When automating a complex manual process, the first thing I do is write comments describing the sequence, and any parameters needed. Parameters in particular can be enlightening, because when manual processes grow organically, naming consistency becomes a source of suffering - humans can just sort of figure out the right thing to type, computers can't intuit these things and they must be made explicit. It's worse when it can't be explicit without updating the process or creating some sort of data store for mapping.
This is why naming things is one of the two hard problems in computer science.
Printing means you can run the script as-is, and any bits which aren't done automatically are prompted for. Just putting comments describing the steps would be like writing a README except in a more esoteric format and would defeat the primary benefit of the approach outlined in TFA.
It kind of boggles me that a real analysis of the problems with naming conventions in manual process got massively downvoted. But no one ever got rich counting on the analytical sophistication of HN.
I'm not saying the original approach is bad. I'm saying it's not the simplest thing that can possibly work. I'm talking about how to move to automation, not how to reduce errors on the manual process. Both are needed.

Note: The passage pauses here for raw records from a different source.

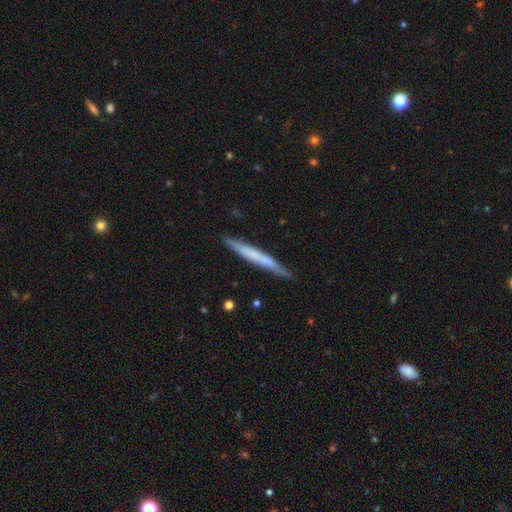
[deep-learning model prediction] Q: Smooth or featured?
A: smooth (53%); runner-up: featured or disk (41%)
Q: How rounded?
A: cigar-shaped (97%); runner-up: in between (2%)
Q: Merging?
A: none (87%); runner-up: minor disturbance (10%)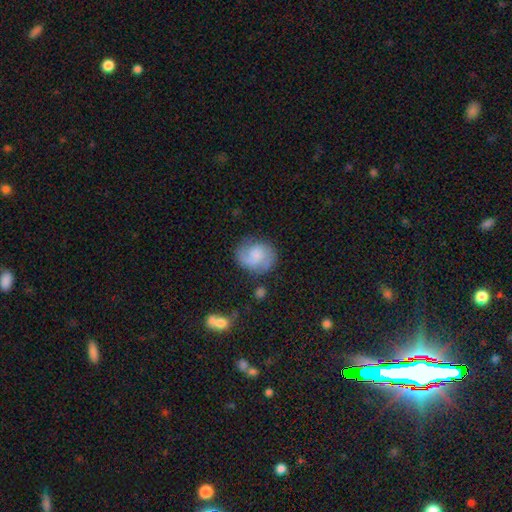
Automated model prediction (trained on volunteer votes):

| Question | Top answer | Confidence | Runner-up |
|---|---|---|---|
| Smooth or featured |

When automating a complex manual process, the first thing I do is write comments describing the sequence, and any parameters needed. Parameters in particular can be enlightening, because when manual processes grow organically, naming consistency becomes a source of suffering - humans can just sort of figure out the right thing to type, computers can't intuit these things and they must be made explicit. It's worse when it can't be explicit without updating the process or creating some sort of data store for mapping.
This is why naming things is one of the two hard problems in computer science.